----- THE INPUT -----

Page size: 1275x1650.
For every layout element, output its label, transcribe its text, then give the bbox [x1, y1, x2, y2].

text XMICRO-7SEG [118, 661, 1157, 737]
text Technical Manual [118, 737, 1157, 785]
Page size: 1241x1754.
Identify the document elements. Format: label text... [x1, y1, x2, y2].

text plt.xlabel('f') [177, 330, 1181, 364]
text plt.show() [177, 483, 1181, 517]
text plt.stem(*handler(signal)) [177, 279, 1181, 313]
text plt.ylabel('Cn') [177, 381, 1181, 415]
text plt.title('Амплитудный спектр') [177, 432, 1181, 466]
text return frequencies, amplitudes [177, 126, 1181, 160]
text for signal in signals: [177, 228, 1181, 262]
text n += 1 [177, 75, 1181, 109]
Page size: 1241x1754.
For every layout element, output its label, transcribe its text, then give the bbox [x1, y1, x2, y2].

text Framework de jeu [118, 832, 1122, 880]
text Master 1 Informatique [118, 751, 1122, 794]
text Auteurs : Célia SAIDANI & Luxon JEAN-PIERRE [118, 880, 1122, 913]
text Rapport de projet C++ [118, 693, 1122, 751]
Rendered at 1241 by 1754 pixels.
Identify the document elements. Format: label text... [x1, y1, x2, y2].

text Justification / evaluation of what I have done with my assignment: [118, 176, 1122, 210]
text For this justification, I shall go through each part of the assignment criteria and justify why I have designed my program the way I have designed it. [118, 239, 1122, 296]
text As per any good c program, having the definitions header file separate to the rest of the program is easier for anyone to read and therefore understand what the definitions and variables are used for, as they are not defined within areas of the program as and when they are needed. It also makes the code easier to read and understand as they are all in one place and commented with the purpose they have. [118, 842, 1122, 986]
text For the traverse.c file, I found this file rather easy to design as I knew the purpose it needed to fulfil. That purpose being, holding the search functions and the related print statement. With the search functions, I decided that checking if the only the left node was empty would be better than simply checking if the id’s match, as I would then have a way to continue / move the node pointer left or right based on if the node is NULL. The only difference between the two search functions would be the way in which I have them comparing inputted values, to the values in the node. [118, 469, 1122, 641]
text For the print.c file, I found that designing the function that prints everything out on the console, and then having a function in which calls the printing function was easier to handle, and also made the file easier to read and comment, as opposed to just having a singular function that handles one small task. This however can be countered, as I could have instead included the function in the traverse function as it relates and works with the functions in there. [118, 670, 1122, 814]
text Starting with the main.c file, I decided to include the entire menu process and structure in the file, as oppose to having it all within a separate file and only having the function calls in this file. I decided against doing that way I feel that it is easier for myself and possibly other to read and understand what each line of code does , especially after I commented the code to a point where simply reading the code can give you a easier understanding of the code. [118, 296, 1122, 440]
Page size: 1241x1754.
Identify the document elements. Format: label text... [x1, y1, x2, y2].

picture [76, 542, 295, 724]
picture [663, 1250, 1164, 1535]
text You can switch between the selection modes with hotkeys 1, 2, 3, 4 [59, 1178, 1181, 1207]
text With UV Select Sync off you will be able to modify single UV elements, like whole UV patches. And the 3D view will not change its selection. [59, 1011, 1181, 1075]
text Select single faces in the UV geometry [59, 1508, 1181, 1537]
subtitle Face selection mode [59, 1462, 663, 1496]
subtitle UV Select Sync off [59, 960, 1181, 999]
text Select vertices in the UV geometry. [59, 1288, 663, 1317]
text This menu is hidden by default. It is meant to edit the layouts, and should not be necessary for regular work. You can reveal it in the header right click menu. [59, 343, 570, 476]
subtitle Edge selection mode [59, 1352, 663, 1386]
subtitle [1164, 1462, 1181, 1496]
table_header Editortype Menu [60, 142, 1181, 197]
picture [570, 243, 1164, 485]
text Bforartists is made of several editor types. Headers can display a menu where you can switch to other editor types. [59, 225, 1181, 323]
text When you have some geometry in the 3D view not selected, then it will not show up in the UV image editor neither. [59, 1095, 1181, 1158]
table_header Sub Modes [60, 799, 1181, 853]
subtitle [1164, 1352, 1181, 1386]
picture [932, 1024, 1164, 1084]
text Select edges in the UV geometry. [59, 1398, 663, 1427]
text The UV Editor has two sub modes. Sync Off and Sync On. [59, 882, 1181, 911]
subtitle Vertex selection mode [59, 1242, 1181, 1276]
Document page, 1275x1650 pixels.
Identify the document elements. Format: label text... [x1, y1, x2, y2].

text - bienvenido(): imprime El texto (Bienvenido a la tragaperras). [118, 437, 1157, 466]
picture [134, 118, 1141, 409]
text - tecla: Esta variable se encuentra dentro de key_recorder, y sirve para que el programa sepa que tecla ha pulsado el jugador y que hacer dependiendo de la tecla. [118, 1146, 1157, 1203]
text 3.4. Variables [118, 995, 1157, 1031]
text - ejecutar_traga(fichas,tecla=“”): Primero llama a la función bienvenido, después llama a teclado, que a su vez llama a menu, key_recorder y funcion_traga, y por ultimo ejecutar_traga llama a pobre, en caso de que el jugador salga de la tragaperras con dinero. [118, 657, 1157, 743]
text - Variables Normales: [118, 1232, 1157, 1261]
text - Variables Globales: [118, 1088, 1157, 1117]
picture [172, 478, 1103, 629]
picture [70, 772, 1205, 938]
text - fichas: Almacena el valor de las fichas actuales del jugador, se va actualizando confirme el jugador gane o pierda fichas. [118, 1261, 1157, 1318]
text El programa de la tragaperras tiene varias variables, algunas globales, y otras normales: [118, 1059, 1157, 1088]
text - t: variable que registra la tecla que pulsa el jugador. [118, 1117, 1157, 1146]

-----

## WHAT IS BEING ASKED
Format the listing from its first line through the line containing "text Rapport de", both included, as a JSON list of strings with one string per line, skipping blank lines.

## THE OUTPUT
[
  "Page size: 1275x1650.",
  "For every layout element, output its label, transcribe its text, then give the bbox [x1, y1, x2, y2].",
  "text XMICRO-7SEG [118, 661, 1157, 737]",
  "text Technical Manual [118, 737, 1157, 785]",
  "Page size: 1241x1754.",
  "Identify the document elements. Format: label text... [x1, y1, x2, y2].",
  "text plt.xlabel('f') [177, 330, 1181, 364]",
  "text plt.show() [177, 483, 1181, 517]",
  "text plt.stem(*handler(signal)) [177, 279, 1181, 313]",
  "text plt.ylabel('Cn') [177, 381, 1181, 415]",
  "text plt.title('Амплитудный спектр') [177, 432, 1181, 466]",
  "text return frequencies, amplitudes [177, 126, 1181, 160]",
  "text for signal in signals: [177, 228, 1181, 262]",
  "text n += 1 [177, 75, 1181, 109]",
  "Page size: 1241x1754.",
  "For every layout element, output its label, transcribe its text, then give the bbox [x1, y1, x2, y2].",
  "text Framework de jeu [118, 832, 1122, 880]",
  "text Master 1 Informatique [118, 751, 1122, 794]",
  "text Auteurs : Célia SAIDANI & Luxon JEAN-PIERRE [118, 880, 1122, 913]",
  "text Rapport de projet C++ [118, 693, 1122, 751]"
]